---------- LISTED RECORDS

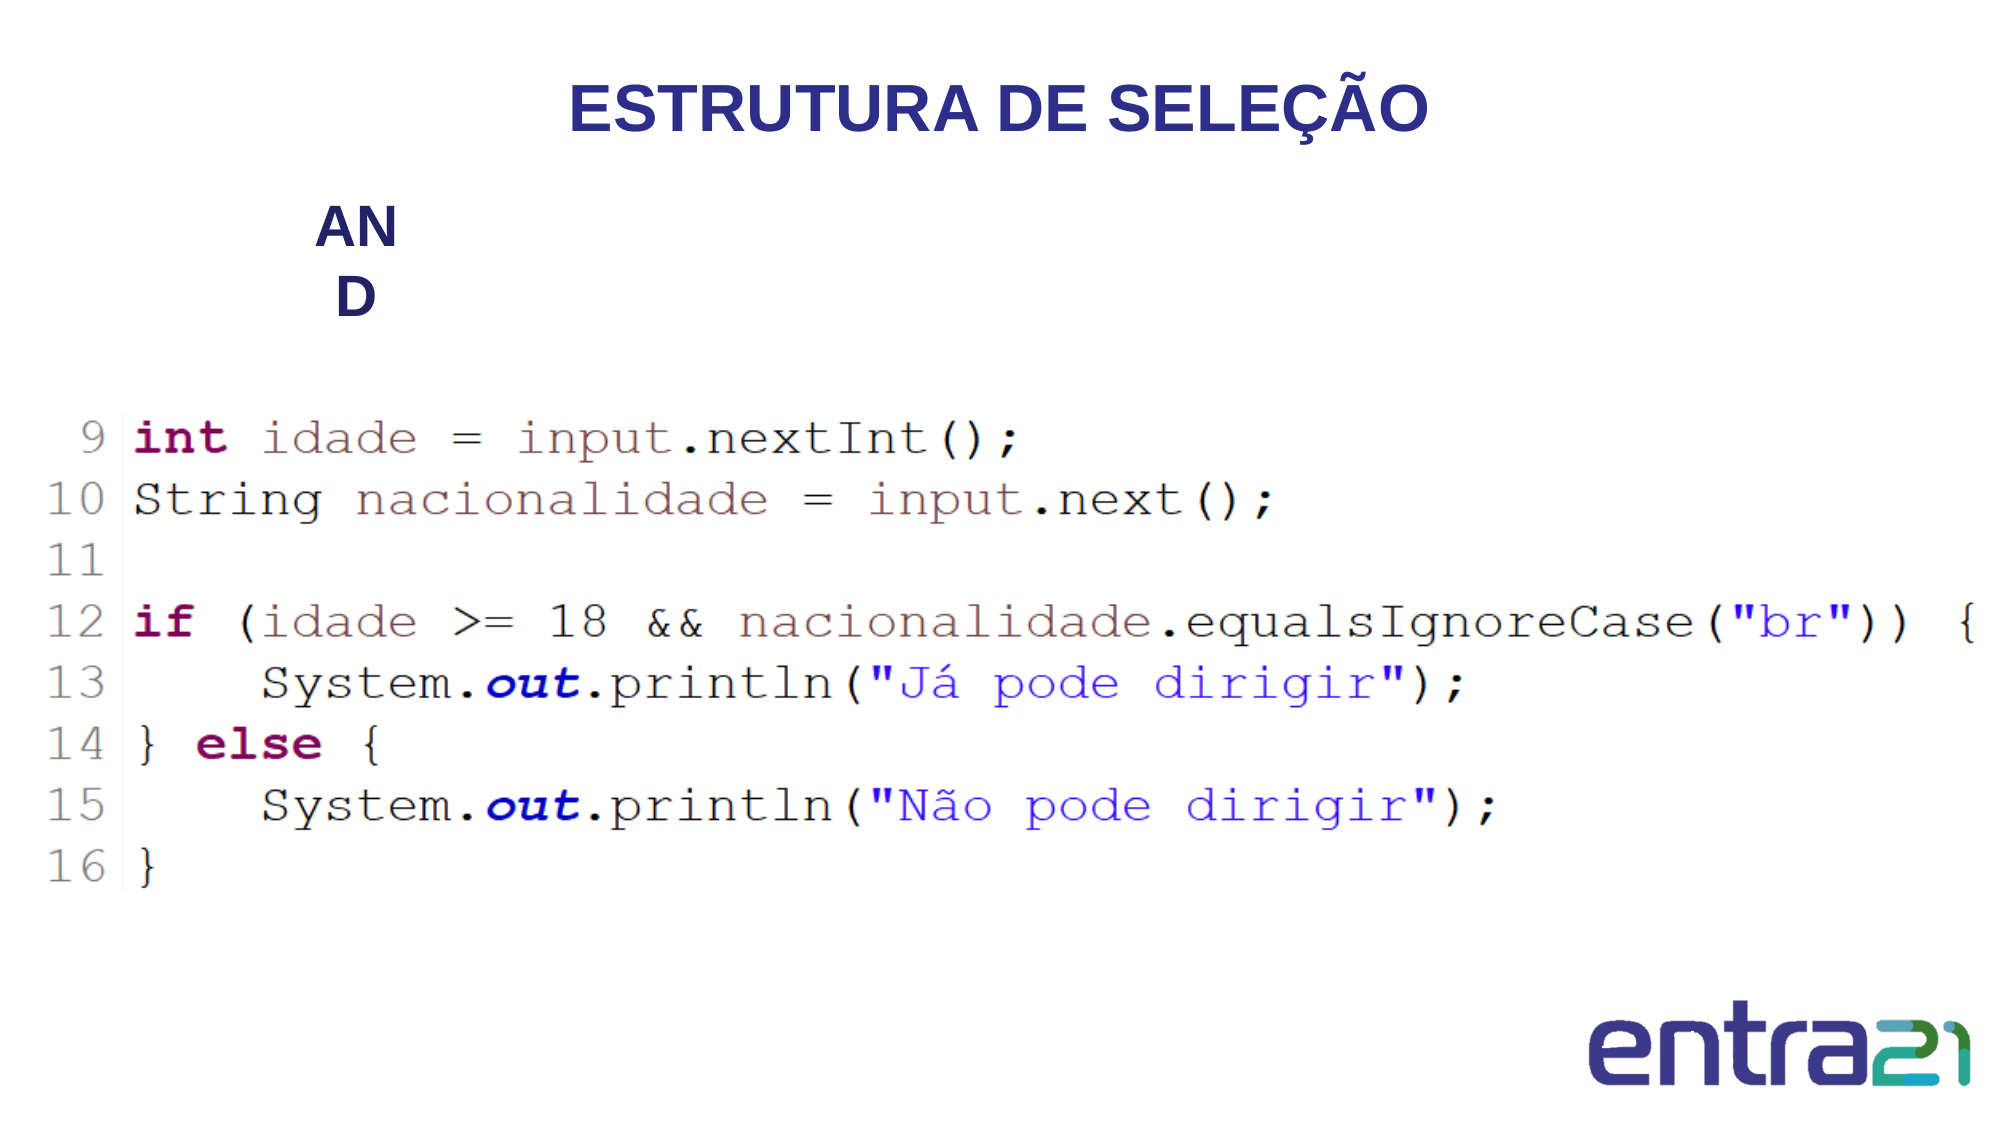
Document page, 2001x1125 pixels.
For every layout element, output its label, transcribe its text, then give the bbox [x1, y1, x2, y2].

text_box Estrutura de seleção [249, 11, 1750, 199]
picture [45, 413, 1979, 891]
text_box And [280, 199, 433, 318]
picture [1587, 997, 1979, 1125]
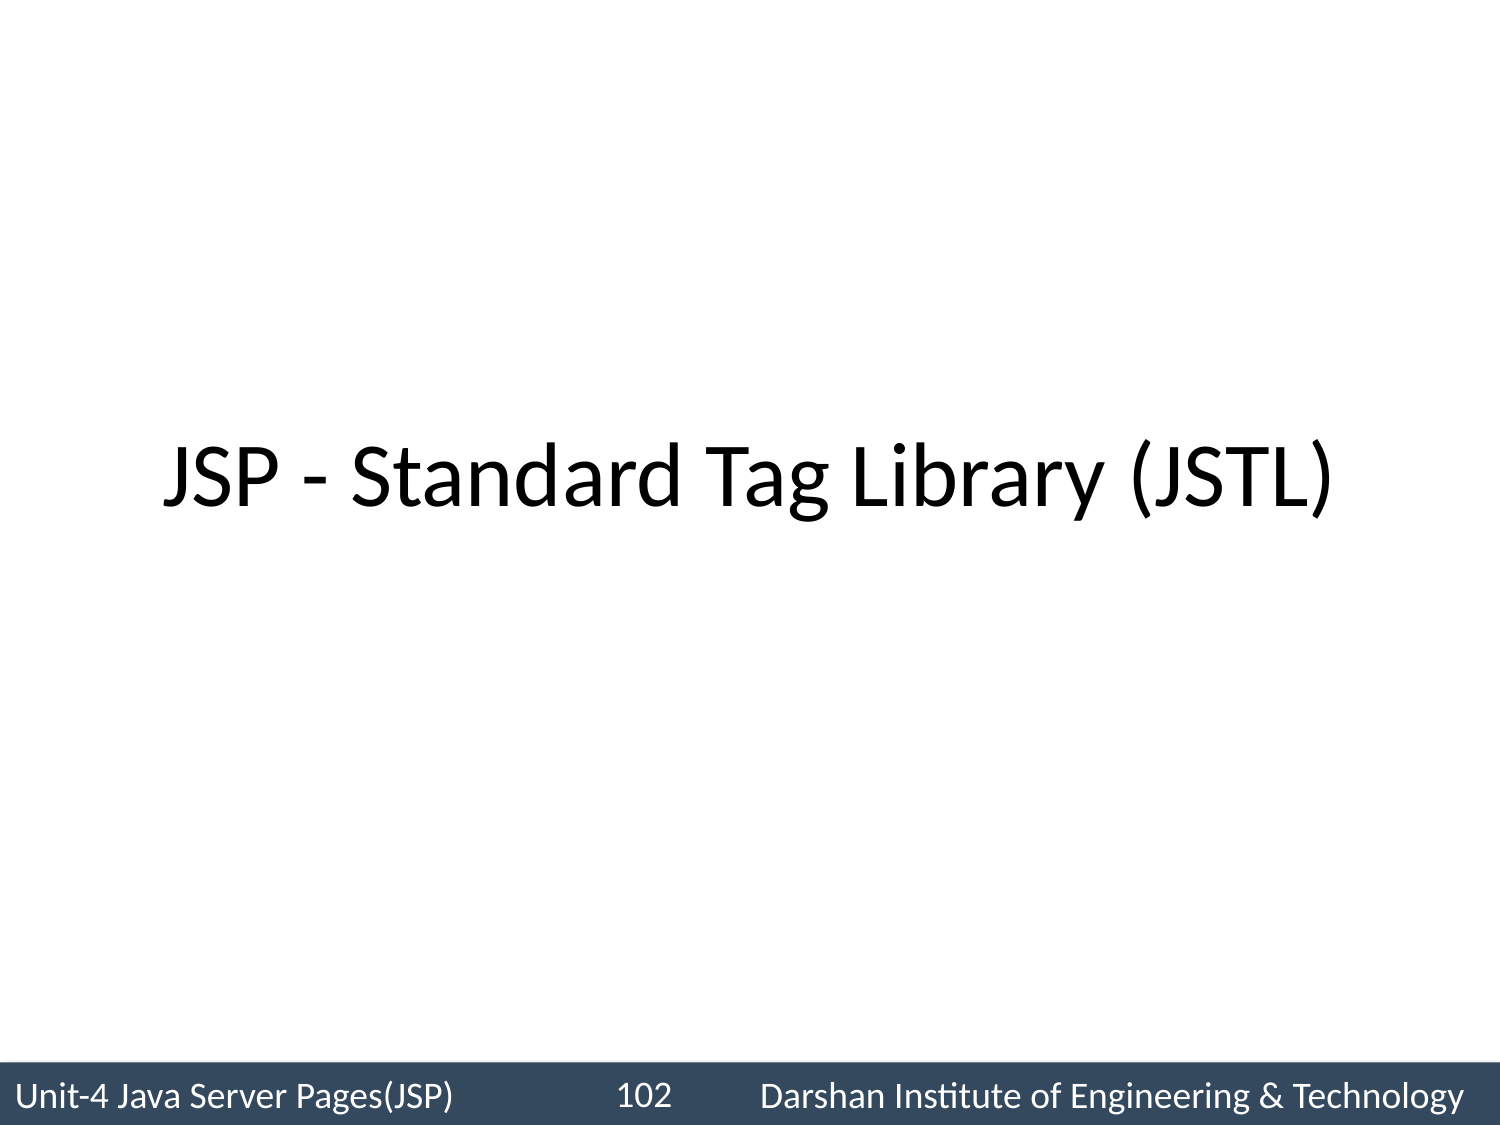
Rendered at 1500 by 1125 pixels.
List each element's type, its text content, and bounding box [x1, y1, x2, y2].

slide_number 102 [1074, 1042, 1425, 1103]
title JSP - Standard Tag Library (JSTL) [112, 349, 1388, 591]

--------------------

WHAT THIS TASK INVOLVES | Take the line that contains "For every layout" and every line after it to the end of the records above; quote them exactly, leaving out the pictures.

TASK RESULT |
For every layout element, output its label, transcribe its text, then give the bbox [x1, y1, x2, y2].

text_box Estrutura de seleção [249, 11, 1750, 199]
picture [45, 413, 1979, 891]
text_box And [280, 199, 433, 318]
picture [1587, 997, 1979, 1125]
Rendered at 1500 by 1125 pixels.
List each element's type, its text content, and bounding box [x1, y1, x2, y2].

slide_number 102 [1074, 1042, 1425, 1103]
title JSP - Standard Tag Library (JSTL) [112, 349, 1388, 591]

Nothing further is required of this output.